Abstract

Objective: Determine the extent of beta cell function in youth with diabetes and GAD65 and/or IA2 autoantibodies.

Methods: Fasting C-peptide levels from 2789 GAD65 and/or IA2 autoantibody positive youth aged 1-23 years from the SEARCH for Diabetes in Youth study. Preserved beta cell function was defined based on cut points derived from the Diabetes Control and Complications Trial (fasting C-peptide ≥ 0.23 ng/ml) and from the US adolescent population of the National Health and Nutrition Examination Survey (NHANES), 5^th percentile for fasting C-peptide (≥1.0 ng/ml). We compared the clinical characteristics between those with and without preserved beta cell function.

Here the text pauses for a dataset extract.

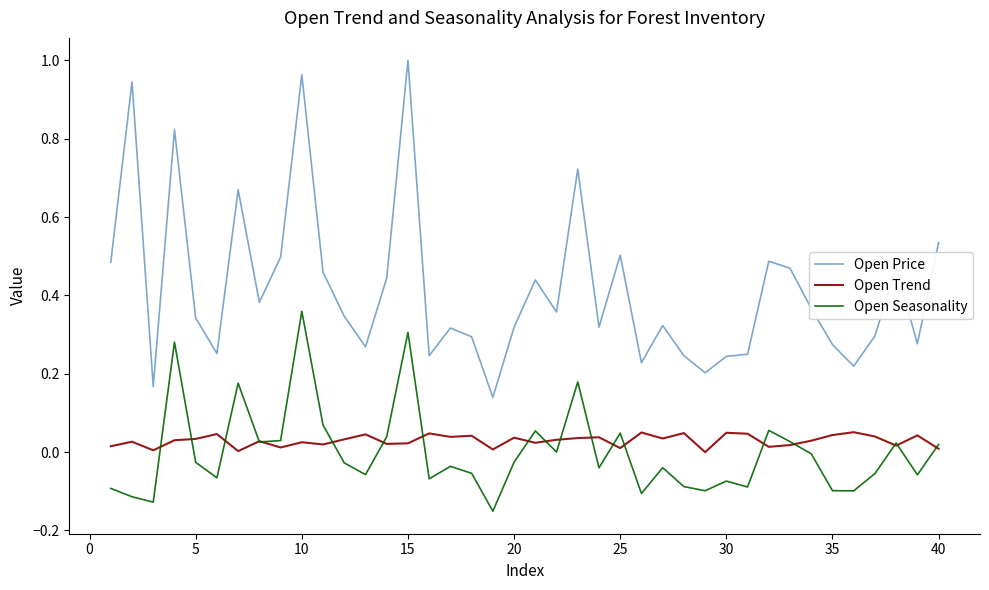

List the series in order of their peak value, highest first.

Open Price, Open Seasonality, Open Trend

Results: Within the first year of diagnosis, 82.9% of youth had a fasting C-peptide ≥ 0.23 ng/ml and 31.2% had values ≥1.0 ng/ml. Among those with ≥5 years of diabetes duration, 10.7% had preserved beta-cell function based on the DCCT cutoff and 1.0% were above the 5^th percentile of the NHANES population.

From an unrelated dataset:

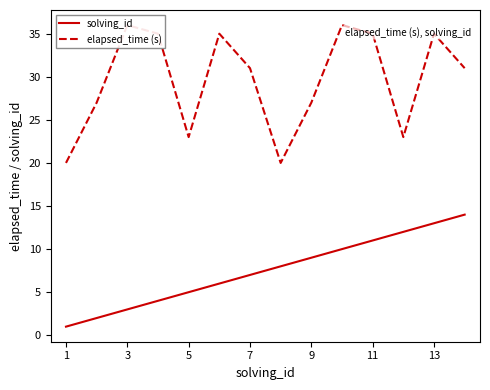

At how many categories does at least one series exceed 8?

14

Conclusion: Within the first year of diagnosis, four out of five youth with autoantibody positive diabetes have clinically significant amounts of residual beta cell function and about a third have fasting C-peptide levels above the 5^th percentile of a healthy adolescent population. Even five years after diagnosis, one out of ten has fasting C-peptide above a clinically significant threshold. These findings have implications for clinical classification of youth with diabetes as well as clinical trials aimed at preserving beta-cell function after diabetes onset.